EXERCISE INSTRUCTIONS: Please return every line in the entries below with the word "median" in it.

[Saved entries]
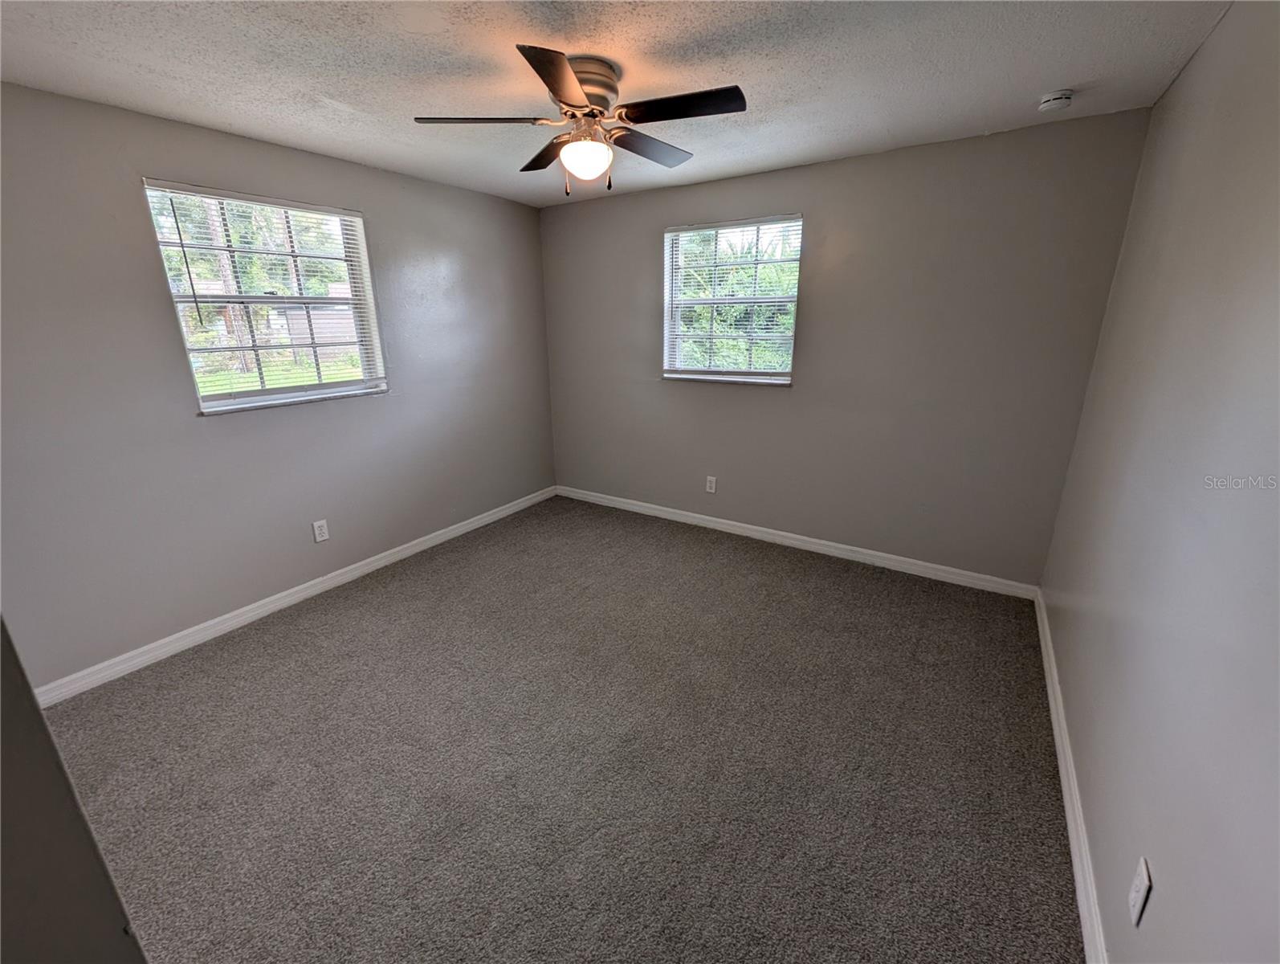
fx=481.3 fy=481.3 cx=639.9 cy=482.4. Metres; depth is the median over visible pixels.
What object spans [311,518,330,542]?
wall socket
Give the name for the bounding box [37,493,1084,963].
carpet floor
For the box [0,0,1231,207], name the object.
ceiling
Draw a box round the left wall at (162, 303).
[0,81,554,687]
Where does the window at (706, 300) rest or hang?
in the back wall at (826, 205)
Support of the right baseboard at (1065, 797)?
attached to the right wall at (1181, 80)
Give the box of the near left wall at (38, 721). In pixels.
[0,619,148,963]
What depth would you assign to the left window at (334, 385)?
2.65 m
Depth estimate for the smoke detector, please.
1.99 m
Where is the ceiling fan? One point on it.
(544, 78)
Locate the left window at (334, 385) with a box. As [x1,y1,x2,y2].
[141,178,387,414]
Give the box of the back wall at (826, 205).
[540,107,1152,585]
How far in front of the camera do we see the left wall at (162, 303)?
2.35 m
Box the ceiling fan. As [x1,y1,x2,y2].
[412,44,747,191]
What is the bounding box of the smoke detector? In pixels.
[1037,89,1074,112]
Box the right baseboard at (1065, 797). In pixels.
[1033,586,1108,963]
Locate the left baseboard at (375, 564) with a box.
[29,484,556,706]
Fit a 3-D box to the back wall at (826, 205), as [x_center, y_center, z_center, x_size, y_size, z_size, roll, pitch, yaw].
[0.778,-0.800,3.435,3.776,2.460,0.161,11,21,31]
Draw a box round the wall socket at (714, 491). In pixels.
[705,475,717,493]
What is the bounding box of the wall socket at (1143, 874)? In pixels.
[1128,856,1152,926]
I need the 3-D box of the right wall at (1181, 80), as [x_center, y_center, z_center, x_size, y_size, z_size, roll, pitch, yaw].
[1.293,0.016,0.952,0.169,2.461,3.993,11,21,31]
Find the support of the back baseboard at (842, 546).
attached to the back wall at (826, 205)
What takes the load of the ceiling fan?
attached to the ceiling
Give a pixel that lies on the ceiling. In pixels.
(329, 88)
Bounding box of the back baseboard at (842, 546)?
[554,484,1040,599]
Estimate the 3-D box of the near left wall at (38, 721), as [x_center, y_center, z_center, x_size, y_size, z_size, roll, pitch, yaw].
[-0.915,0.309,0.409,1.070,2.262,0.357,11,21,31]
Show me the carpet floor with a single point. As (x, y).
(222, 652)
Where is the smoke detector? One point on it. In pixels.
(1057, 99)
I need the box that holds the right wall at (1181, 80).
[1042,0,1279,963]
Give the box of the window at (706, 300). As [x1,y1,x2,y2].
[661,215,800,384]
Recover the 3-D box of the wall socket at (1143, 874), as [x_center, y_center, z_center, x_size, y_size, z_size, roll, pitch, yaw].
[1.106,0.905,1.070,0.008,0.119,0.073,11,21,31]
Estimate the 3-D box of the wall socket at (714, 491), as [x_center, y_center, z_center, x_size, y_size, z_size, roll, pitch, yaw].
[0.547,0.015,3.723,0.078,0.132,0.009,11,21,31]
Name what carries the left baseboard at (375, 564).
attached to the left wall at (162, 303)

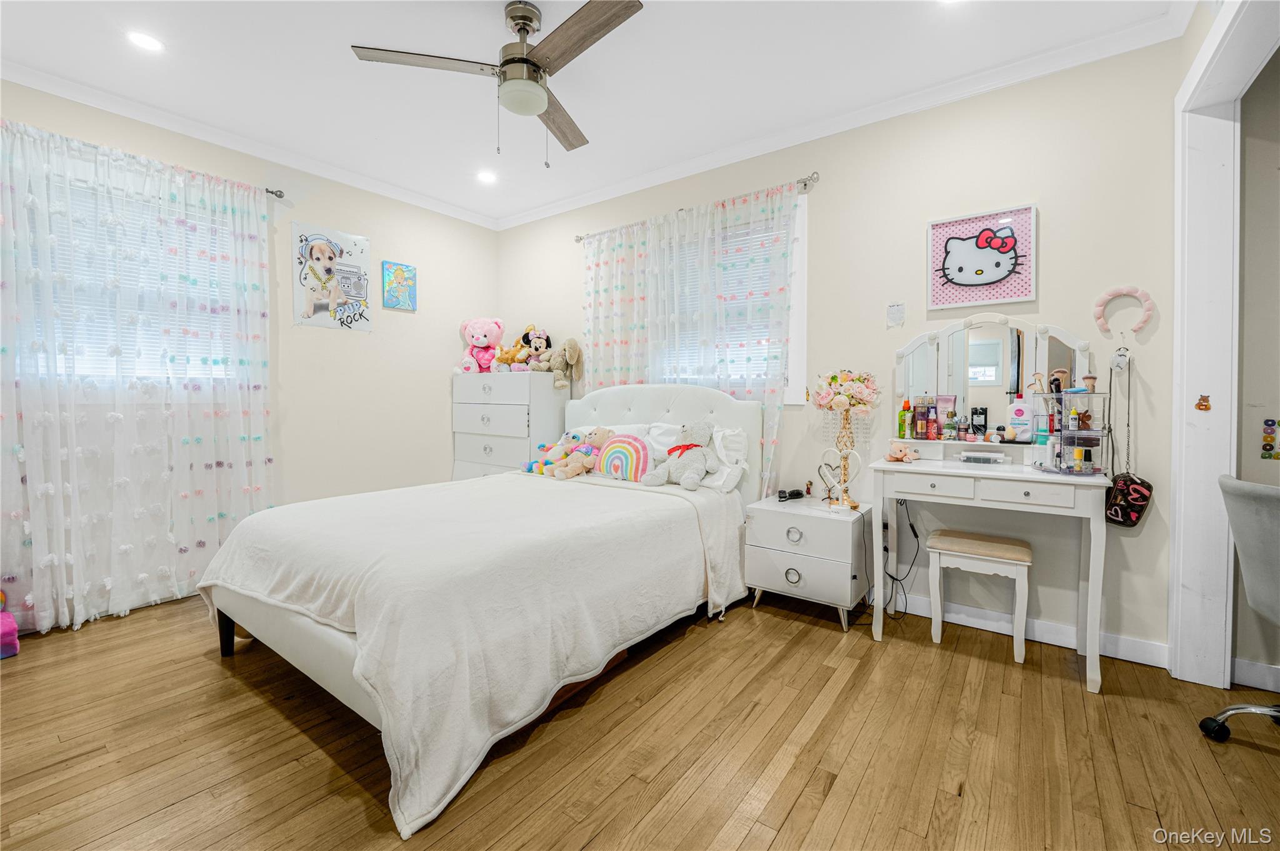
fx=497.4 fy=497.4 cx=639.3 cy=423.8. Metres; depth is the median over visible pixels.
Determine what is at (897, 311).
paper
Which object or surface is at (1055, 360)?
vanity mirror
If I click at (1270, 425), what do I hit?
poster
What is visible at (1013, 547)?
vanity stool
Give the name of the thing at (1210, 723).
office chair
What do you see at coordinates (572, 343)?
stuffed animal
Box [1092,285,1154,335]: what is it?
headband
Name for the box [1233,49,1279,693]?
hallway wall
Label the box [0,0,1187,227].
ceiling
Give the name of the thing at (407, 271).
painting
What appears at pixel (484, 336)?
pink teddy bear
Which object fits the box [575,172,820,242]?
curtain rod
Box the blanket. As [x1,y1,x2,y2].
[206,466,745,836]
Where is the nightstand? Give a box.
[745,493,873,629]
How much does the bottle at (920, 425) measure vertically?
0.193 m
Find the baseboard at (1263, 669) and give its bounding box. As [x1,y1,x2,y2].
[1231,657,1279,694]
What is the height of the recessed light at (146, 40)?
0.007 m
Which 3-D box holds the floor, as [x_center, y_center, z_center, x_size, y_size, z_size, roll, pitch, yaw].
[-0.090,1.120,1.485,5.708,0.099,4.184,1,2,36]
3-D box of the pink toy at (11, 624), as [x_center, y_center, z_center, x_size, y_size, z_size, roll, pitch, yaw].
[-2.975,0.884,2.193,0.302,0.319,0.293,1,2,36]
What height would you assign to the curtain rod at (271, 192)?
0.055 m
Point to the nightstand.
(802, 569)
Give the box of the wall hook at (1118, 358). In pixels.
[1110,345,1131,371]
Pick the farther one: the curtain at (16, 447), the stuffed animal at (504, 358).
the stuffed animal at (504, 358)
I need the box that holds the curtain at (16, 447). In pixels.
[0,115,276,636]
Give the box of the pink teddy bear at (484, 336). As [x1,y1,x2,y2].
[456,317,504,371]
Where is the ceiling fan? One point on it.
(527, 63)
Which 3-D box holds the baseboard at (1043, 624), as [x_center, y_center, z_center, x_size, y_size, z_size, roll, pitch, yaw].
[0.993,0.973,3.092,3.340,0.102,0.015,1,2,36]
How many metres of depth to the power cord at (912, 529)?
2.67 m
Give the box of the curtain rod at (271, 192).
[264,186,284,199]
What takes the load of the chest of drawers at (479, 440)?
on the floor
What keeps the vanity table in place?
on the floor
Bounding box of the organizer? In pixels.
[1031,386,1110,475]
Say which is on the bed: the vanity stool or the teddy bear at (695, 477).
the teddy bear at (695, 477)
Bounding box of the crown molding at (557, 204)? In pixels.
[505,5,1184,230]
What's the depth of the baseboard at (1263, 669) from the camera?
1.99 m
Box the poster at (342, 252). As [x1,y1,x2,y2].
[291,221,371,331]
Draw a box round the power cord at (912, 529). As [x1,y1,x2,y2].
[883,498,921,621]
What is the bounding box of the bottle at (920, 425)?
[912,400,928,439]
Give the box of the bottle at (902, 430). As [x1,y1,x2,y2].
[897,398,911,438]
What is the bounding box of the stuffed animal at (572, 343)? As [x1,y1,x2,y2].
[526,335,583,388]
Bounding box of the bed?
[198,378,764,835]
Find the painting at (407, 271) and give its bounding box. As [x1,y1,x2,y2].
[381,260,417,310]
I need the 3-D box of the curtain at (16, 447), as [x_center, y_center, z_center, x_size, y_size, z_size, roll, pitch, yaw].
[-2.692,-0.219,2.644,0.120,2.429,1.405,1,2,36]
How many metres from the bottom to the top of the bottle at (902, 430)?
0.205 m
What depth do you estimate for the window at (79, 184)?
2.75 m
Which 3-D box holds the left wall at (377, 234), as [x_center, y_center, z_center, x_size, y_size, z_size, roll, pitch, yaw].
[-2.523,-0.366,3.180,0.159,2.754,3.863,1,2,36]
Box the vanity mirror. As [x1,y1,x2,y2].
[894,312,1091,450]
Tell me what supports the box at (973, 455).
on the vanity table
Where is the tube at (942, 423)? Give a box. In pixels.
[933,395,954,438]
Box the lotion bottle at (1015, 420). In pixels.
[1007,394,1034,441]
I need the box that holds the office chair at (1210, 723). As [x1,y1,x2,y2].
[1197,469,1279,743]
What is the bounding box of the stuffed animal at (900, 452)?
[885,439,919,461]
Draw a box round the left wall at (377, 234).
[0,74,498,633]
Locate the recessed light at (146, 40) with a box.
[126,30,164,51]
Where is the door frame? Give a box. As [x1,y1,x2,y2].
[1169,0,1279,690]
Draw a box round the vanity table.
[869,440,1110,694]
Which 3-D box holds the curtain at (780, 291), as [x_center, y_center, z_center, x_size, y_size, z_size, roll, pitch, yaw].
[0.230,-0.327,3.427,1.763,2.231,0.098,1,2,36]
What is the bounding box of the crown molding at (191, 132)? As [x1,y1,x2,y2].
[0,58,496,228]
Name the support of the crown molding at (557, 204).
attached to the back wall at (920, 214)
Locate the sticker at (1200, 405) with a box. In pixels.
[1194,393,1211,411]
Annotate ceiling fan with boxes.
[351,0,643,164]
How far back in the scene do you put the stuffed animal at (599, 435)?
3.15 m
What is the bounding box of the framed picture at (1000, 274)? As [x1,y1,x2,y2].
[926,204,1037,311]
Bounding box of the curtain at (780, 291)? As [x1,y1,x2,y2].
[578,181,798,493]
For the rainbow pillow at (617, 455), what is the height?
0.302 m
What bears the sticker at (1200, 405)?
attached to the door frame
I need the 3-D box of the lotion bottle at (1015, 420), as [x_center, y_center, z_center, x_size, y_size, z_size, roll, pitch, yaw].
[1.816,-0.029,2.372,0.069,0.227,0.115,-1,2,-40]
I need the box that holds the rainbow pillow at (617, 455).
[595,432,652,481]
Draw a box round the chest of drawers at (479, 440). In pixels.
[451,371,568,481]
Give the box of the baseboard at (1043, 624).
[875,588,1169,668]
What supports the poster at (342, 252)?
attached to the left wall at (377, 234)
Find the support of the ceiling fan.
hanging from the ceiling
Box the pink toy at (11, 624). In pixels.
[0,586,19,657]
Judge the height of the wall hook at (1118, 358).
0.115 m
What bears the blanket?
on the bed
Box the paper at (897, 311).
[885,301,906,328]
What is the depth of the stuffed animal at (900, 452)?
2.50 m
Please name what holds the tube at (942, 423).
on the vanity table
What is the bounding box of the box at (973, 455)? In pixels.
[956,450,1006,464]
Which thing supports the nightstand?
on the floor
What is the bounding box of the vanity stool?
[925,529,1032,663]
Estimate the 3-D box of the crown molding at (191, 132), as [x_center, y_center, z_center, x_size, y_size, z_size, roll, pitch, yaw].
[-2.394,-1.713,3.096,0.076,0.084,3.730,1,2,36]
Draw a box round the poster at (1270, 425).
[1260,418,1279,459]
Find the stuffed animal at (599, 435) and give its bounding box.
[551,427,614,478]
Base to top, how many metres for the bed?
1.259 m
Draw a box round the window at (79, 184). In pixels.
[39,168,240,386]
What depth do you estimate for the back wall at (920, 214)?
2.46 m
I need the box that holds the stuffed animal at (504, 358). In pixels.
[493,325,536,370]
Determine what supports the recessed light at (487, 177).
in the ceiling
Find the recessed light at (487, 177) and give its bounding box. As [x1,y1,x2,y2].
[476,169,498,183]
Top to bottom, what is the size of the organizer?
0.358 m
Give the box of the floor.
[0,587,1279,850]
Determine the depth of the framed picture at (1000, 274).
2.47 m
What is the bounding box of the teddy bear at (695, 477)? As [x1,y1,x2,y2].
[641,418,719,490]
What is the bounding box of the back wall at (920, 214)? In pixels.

PROBLEM SOLUTION:
fx=481.3 fy=481.3 cx=639.9 cy=482.4. Metres; depth is the median over visible pixels.
fx=497.4 fy=497.4 cx=639.3 cy=423.8. Metres; depth is the median over visible pixels.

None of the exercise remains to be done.